[Dataset entries]
--------------------

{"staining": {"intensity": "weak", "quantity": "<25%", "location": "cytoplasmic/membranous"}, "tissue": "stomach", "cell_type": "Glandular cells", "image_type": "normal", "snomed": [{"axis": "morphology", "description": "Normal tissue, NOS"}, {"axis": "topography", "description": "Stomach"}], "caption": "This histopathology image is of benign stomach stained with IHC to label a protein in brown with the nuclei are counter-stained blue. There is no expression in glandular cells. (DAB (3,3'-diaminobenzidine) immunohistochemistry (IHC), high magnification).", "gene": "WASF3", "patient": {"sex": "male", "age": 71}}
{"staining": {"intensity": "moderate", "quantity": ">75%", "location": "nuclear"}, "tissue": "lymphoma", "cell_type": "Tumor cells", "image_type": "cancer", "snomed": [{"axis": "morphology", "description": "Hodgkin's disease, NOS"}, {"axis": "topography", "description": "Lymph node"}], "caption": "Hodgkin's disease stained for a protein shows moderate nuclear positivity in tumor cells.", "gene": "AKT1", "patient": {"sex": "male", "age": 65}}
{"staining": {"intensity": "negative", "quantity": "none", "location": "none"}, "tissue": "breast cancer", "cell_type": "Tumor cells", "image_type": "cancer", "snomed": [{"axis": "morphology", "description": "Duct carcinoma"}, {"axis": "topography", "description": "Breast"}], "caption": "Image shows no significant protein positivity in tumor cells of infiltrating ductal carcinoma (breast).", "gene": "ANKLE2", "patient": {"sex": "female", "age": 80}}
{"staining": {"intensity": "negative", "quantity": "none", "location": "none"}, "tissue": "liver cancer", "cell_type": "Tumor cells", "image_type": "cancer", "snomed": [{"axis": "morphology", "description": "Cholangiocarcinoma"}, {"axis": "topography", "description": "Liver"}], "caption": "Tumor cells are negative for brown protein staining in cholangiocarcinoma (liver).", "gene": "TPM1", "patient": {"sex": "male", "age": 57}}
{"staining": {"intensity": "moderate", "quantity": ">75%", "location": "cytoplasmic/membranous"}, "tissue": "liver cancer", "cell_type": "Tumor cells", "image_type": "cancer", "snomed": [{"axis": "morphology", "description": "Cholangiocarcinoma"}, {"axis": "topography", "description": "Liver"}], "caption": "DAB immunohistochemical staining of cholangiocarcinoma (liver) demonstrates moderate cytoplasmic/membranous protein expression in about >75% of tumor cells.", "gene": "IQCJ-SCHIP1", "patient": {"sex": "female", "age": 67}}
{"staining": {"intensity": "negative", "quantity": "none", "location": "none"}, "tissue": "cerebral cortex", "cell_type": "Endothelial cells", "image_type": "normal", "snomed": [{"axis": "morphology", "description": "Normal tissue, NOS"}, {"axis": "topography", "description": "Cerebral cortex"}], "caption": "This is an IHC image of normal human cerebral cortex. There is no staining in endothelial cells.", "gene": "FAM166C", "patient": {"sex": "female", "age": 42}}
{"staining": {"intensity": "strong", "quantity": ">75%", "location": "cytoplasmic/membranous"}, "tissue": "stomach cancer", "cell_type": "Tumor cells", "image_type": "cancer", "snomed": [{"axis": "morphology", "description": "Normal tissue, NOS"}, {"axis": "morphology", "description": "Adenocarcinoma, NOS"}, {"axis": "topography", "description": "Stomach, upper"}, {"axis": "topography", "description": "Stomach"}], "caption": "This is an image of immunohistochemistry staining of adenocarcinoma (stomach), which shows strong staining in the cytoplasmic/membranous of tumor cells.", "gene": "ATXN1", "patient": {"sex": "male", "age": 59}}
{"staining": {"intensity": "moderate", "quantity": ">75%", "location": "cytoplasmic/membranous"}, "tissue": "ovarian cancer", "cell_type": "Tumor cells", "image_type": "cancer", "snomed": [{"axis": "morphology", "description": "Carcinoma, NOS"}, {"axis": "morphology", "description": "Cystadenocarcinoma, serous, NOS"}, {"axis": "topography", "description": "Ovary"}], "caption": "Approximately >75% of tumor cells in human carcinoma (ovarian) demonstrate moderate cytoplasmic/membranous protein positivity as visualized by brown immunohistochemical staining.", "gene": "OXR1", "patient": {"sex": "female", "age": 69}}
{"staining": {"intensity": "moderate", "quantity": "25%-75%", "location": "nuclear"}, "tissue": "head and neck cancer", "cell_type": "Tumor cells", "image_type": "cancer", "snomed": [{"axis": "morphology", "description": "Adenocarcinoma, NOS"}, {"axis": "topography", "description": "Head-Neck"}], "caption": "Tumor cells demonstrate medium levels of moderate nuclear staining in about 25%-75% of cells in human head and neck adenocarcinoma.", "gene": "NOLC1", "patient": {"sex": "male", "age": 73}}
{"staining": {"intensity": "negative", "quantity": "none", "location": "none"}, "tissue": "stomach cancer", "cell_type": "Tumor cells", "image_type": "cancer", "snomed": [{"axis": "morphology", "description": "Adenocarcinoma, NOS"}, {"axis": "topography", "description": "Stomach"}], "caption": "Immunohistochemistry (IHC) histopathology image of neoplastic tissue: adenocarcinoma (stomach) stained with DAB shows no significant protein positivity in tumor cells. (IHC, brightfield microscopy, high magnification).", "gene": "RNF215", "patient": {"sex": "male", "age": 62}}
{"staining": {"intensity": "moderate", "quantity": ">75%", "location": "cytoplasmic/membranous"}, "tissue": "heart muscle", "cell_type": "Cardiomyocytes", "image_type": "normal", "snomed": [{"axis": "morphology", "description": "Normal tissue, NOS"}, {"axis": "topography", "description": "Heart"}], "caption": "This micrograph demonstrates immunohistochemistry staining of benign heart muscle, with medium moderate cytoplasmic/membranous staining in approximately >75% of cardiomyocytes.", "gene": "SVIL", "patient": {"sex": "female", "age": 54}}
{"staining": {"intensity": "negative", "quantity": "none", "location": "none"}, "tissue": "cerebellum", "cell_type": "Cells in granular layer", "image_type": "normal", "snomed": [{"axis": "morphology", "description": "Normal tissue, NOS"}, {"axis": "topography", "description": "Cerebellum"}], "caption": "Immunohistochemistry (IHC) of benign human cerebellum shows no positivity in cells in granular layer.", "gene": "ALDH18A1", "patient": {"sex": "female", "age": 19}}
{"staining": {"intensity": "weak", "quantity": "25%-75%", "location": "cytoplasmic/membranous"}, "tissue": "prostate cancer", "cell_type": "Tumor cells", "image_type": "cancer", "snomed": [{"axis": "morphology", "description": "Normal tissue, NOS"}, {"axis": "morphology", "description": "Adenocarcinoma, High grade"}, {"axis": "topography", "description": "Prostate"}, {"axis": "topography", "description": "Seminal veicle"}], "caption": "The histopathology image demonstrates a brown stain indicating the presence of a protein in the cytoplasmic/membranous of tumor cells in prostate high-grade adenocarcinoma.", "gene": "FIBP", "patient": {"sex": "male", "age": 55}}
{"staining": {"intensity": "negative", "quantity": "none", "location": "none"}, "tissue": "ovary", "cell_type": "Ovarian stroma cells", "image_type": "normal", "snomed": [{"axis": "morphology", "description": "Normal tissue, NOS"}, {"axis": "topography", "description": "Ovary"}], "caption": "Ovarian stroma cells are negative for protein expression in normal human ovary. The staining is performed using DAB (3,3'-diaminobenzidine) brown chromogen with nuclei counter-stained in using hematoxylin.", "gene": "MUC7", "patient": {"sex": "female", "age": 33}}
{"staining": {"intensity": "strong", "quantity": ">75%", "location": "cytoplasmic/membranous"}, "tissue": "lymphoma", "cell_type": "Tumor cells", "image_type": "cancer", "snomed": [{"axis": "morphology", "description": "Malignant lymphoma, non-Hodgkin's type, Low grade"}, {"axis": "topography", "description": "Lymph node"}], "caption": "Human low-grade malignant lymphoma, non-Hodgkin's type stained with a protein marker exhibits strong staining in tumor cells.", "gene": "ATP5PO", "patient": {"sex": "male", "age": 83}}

--------------------

Try it. All records shown above are to be given again verbatim.

Response to this task.
{"staining": {"intensity": "weak", "quantity": "<25%", "location": "cytoplasmic/membranous"}, "tissue": "stomach", "cell_type": "Glandular cells", "image_type": "normal", "snomed": [{"axis": "morphology", "description": "Normal tissue, NOS"}, {"axis": "topography", "description": "Stomach"}], "caption": "This histopathology image is of benign stomach stained with IHC to label a protein in brown with the nuclei are counter-stained blue. There is no expression in glandular cells. (DAB (3,3'-diaminobenzidine) immunohistochemistry (IHC), high magnification).", "gene": "WASF3", "patient": {"sex": "male", "age": 71}}
{"staining": {"intensity": "moderate", "quantity": ">75%", "location": "nuclear"}, "tissue": "lymphoma", "cell_type": "Tumor cells", "image_type": "cancer", "snomed": [{"axis": "morphology", "description": "Hodgkin's disease, NOS"}, {"axis": "topography", "description": "Lymph node"}], "caption": "Hodgkin's disease stained for a protein shows moderate nuclear positivity in tumor cells.", "gene": "AKT1", "patient": {"sex": "male", "age": 65}}
{"staining": {"intensity": "negative", "quantity": "none", "location": "none"}, "tissue": "breast cancer", "cell_type": "Tumor cells", "image_type": "cancer", "snomed": [{"axis": "morphology", "description": "Duct carcinoma"}, {"axis": "topography", "description": "Breast"}], "caption": "Image shows no significant protein positivity in tumor cells of infiltrating ductal carcinoma (breast).", "gene": "ANKLE2", "patient": {"sex": "female", "age": 80}}
{"staining": {"intensity": "negative", "quantity": "none", "location": "none"}, "tissue": "liver cancer", "cell_type": "Tumor cells", "image_type": "cancer", "snomed": [{"axis": "morphology", "description": "Cholangiocarcinoma"}, {"axis": "topography", "description": "Liver"}], "caption": "Tumor cells are negative for brown protein staining in cholangiocarcinoma (liver).", "gene": "TPM1", "patient": {"sex": "male", "age": 57}}
{"staining": {"intensity": "moderate", "quantity": ">75%", "location": "cytoplasmic/membranous"}, "tissue": "liver cancer", "cell_type": "Tumor cells", "image_type": "cancer", "snomed": [{"axis": "morphology", "description": "Cholangiocarcinoma"}, {"axis": "topography", "description": "Liver"}], "caption": "DAB immunohistochemical staining of cholangiocarcinoma (liver) demonstrates moderate cytoplasmic/membranous protein expression in about >75% of tumor cells.", "gene": "IQCJ-SCHIP1", "patient": {"sex": "female", "age": 67}}
{"staining": {"intensity": "negative", "quantity": "none", "location": "none"}, "tissue": "cerebral cortex", "cell_type": "Endothelial cells", "image_type": "normal", "snomed": [{"axis": "morphology", "description": "Normal tissue, NOS"}, {"axis": "topography", "description": "Cerebral cortex"}], "caption": "This is an IHC image of normal human cerebral cortex. There is no staining in endothelial cells.", "gene": "FAM166C", "patient": {"sex": "female", "age": 42}}
{"staining": {"intensity": "strong", "quantity": ">75%", "location": "cytoplasmic/membranous"}, "tissue": "stomach cancer", "cell_type": "Tumor cells", "image_type": "cancer", "snomed": [{"axis": "morphology", "description": "Normal tissue, NOS"}, {"axis": "morphology", "description": "Adenocarcinoma, NOS"}, {"axis": "topography", "description": "Stomach, upper"}, {"axis": "topography", "description": "Stomach"}], "caption": "This is an image of immunohistochemistry staining of adenocarcinoma (stomach), which shows strong staining in the cytoplasmic/membranous of tumor cells.", "gene": "ATXN1", "patient": {"sex": "male", "age": 59}}
{"staining": {"intensity": "moderate", "quantity": ">75%", "location": "cytoplasmic/membranous"}, "tissue": "ovarian cancer", "cell_type": "Tumor cells", "image_type": "cancer", "snomed": [{"axis": "morphology", "description": "Carcinoma, NOS"}, {"axis": "morphology", "description": "Cystadenocarcinoma, serous, NOS"}, {"axis": "topography", "description": "Ovary"}], "caption": "Approximately >75% of tumor cells in human carcinoma (ovarian) demonstrate moderate cytoplasmic/membranous protein positivity as visualized by brown immunohistochemical staining.", "gene": "OXR1", "patient": {"sex": "female", "age": 69}}
{"staining": {"intensity": "moderate", "quantity": "25%-75%", "location": "nuclear"}, "tissue": "head and neck cancer", "cell_type": "Tumor cells", "image_type": "cancer", "snomed": [{"axis": "morphology", "description": "Adenocarcinoma, NOS"}, {"axis": "topography", "description": "Head-Neck"}], "caption": "Tumor cells demonstrate medium levels of moderate nuclear staining in about 25%-75% of cells in human head and neck adenocarcinoma.", "gene": "NOLC1", "patient": {"sex": "male", "age": 73}}
{"staining": {"intensity": "negative", "quantity": "none", "location": "none"}, "tissue": "stomach cancer", "cell_type": "Tumor cells", "image_type": "cancer", "snomed": [{"axis": "morphology", "description": "Adenocarcinoma, NOS"}, {"axis": "topography", "description": "Stomach"}], "caption": "Immunohistochemistry (IHC) histopathology image of neoplastic tissue: adenocarcinoma (stomach) stained with DAB shows no significant protein positivity in tumor cells. (IHC, brightfield microscopy, high magnification).", "gene": "RNF215", "patient": {"sex": "male", "age": 62}}
{"staining": {"intensity": "moderate", "quantity": ">75%", "location": "cytoplasmic/membranous"}, "tissue": "heart muscle", "cell_type": "Cardiomyocytes", "image_type": "normal", "snomed": [{"axis": "morphology", "description": "Normal tissue, NOS"}, {"axis": "topography", "description": "Heart"}], "caption": "This micrograph demonstrates immunohistochemistry staining of benign heart muscle, with medium moderate cytoplasmic/membranous staining in approximately >75% of cardiomyocytes.", "gene": "SVIL", "patient": {"sex": "female", "age": 54}}
{"staining": {"intensity": "negative", "quantity": "none", "location": "none"}, "tissue": "cerebellum", "cell_type": "Cells in granular layer", "image_type": "normal", "snomed": [{"axis": "morphology", "description": "Normal tissue, NOS"}, {"axis": "topography", "description": "Cerebellum"}], "caption": "Immunohistochemistry (IHC) of benign human cerebellum shows no positivity in cells in granular layer.", "gene": "ALDH18A1", "patient": {"sex": "female", "age": 19}}
{"staining": {"intensity": "weak", "quantity": "25%-75%", "location": "cytoplasmic/membranous"}, "tissue": "prostate cancer", "cell_type": "Tumor cells", "image_type": "cancer", "snomed": [{"axis": "morphology", "description": "Normal tissue, NOS"}, {"axis": "morphology", "description": "Adenocarcinoma, High grade"}, {"axis": "topography", "description": "Prostate"}, {"axis": "topography", "description": "Seminal veicle"}], "caption": "The histopathology image demonstrates a brown stain indicating the presence of a protein in the cytoplasmic/membranous of tumor cells in prostate high-grade adenocarcinoma.", "gene": "FIBP", "patient": {"sex": "male", "age": 55}}
{"staining": {"intensity": "negative", "quantity": "none", "location": "none"}, "tissue": "ovary", "cell_type": "Ovarian stroma cells", "image_type": "normal", "snomed": [{"axis": "morphology", "description": "Normal tissue, NOS"}, {"axis": "topography", "description": "Ovary"}], "caption": "Ovarian stroma cells are negative for protein expression in normal human ovary. The staining is performed using DAB (3,3'-diaminobenzidine) brown chromogen with nuclei counter-stained in using hematoxylin.", "gene": "MUC7", "patient": {"sex": "female", "age": 33}}
{"staining": {"intensity": "strong", "quantity": ">75%", "location": "cytoplasmic/membranous"}, "tissue": "lymphoma", "cell_type": "Tumor cells", "image_type": "cancer", "snomed": [{"axis": "morphology", "description": "Malignant lymphoma, non-Hodgkin's type, Low grade"}, {"axis": "topography", "description": "Lymph node"}], "caption": "Human low-grade malignant lymphoma, non-Hodgkin's type stained with a protein marker exhibits strong staining in tumor cells.", "gene": "ATP5PO", "patient": {"sex": "male", "age": 83}}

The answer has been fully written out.